BRANO DI PARTENZA
L’episodio la dice lunga sulla
tendenza di alcuni esponenti della Chiesa a scambiare il proprio compito, che
dovrebbe essere quello di testimoniare la Verità Evangelica,
con quello di esponenti di certo sindacalismo o di certa politica che, in nome
del finto-buonismo del politically correct, usa il concetto di
carità come un grimaldello per scardinare l’assetto della nostra società
insieme alla sua cultura e alla sua storia e soprattutto alla sua identità più
sostanziale, quella cristiana. Infatti, sostenere che occorre spalancare le
frontiere del nostro territorio ad ogni tipo di immigrazione non solo non ci
consentirà di offrire condizioni di vita civile, quella a cui tutti hanno diritto,
a una massa incontrollata e incontrollabile di convenuti, costringendo la
maggior parte di essi a vivere ai margini della nostra esistenza, ma esporrà
tutti noi al pericolo maggiore e più grave, quello d’essere snaturati e
travolti da quell’invasione sempre più massiccia di culture diverse e ostili
alla nostra che la maggioranza della popolazione italiana, più avveduta e
lungimirante di certi politici e di
taluni ecclesiastici, mostra giustamente di temere.

ISTRUZIONI DEL COMPITO
Per favore, stampa per intero il brano qui sopra sulla Chiesa e l'immigrazione, senza cambiare nulla.

Voci del dataset:

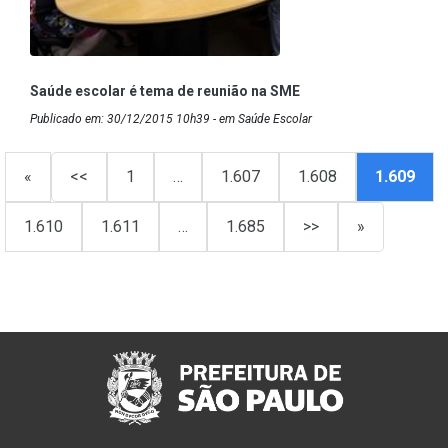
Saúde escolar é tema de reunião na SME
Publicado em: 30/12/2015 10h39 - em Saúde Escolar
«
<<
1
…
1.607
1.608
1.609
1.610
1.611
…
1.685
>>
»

--

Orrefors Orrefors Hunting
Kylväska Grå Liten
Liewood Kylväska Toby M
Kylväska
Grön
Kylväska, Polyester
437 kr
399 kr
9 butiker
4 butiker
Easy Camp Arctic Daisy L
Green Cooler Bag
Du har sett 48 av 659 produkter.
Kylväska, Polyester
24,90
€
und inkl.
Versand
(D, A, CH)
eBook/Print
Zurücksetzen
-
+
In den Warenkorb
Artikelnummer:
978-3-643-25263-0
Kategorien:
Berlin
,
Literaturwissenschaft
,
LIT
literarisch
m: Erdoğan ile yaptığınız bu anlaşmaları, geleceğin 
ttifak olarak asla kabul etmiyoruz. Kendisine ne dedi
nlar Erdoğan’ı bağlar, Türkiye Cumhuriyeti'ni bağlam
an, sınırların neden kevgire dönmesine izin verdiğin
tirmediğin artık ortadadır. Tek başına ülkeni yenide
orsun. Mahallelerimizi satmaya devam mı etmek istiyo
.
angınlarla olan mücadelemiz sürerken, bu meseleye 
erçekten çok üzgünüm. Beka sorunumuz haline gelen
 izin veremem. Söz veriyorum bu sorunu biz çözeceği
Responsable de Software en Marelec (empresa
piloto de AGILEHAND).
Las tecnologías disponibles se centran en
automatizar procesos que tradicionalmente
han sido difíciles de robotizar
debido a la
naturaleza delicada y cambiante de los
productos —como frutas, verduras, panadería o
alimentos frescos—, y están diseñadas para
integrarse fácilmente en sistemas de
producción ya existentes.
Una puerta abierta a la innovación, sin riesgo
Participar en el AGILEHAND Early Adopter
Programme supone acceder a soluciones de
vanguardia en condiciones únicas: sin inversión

COMPITO SVOLTO
L’episodio la dice lunga sulla
tendenza di alcuni esponenti della Chiesa a scambiare il proprio compito, che
dovrebbe essere quello di testimoniare la Verità Evangelica,
con quello di esponenti di certo sindacalismo o di certa politica che, in nome
del finto-buonismo del politically correct, usa il concetto di
carità come un grimaldello per scardinare l’assetto della nostra società
insieme alla sua cultura e alla sua storia e soprattutto alla sua identità più
sostanziale, quella cristiana. Infatti, sostenere che occorre spalancare le
frontiere del nostro territorio ad ogni tipo di immigrazione non solo non ci
consentirà di offrire condizioni di vita civile, quella a cui tutti hanno diritto,
a una massa incontrollata e incontrollabile di convenuti, costringendo la
maggior parte di essi a vivere ai margini della nostra esistenza, ma esporrà
tutti noi al pericolo maggiore e più grave, quello d’essere snaturati e
travolti da quell’invasione sempre più massiccia di culture diverse e ostili
alla nostra che la maggioranza della popolazione italiana, più avveduta e
lungimirante di certi politici e di
taluni ecclesiastici, mostra giustamente di temere.